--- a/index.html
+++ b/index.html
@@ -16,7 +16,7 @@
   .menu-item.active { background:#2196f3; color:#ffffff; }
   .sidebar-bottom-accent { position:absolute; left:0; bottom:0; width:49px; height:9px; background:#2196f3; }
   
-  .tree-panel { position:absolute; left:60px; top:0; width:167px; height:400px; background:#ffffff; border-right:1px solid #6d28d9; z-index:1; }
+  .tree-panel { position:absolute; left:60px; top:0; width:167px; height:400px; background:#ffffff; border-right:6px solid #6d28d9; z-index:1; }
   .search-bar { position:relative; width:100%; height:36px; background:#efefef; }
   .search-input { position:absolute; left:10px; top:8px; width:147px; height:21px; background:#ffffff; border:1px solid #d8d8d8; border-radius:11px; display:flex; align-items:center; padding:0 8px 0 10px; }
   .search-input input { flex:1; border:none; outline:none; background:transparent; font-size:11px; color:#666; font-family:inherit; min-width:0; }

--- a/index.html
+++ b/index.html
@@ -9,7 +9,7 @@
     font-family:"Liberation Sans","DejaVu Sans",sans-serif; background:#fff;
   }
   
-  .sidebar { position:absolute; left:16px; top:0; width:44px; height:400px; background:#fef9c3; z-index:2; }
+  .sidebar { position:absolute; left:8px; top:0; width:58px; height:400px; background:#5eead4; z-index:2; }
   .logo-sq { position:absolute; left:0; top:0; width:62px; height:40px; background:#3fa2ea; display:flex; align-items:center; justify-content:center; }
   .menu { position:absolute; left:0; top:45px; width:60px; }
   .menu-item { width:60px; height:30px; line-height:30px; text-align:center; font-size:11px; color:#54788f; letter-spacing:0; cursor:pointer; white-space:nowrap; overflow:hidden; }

########################################

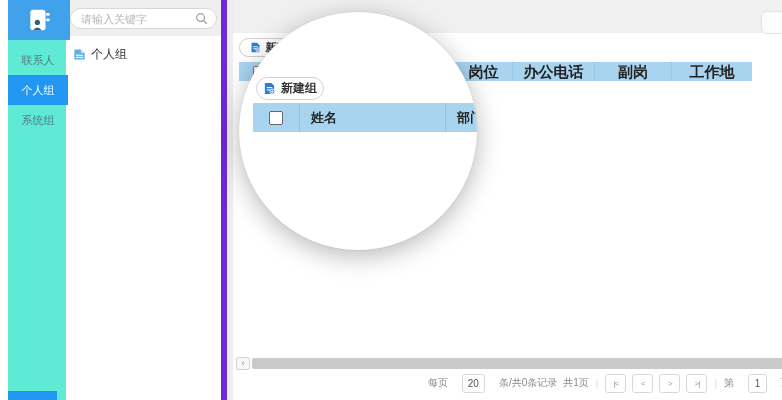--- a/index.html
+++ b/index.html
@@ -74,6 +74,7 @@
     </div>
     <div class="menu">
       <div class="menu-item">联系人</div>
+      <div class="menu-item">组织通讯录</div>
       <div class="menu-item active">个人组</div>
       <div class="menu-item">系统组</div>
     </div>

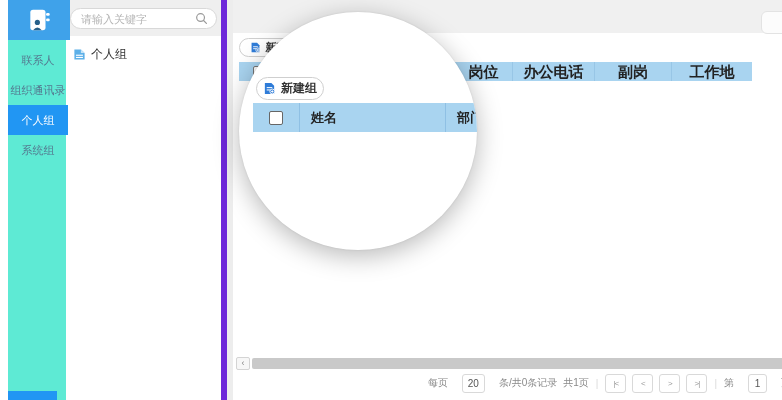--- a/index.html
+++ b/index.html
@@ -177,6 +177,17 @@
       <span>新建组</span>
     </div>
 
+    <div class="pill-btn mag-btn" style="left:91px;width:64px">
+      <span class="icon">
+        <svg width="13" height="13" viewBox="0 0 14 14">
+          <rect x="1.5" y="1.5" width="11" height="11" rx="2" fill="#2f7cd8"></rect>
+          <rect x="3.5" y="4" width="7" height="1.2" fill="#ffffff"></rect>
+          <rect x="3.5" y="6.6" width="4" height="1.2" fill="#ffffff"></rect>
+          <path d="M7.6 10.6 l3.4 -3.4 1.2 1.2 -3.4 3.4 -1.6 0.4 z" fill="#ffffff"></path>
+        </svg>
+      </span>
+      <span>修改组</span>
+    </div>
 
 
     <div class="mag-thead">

########################################

> [PROBLEM] Check each line of the listing above for the string "font", then please give the number of lines where it appears and nothing else.

> [RESULT FOR THIS TASK] 3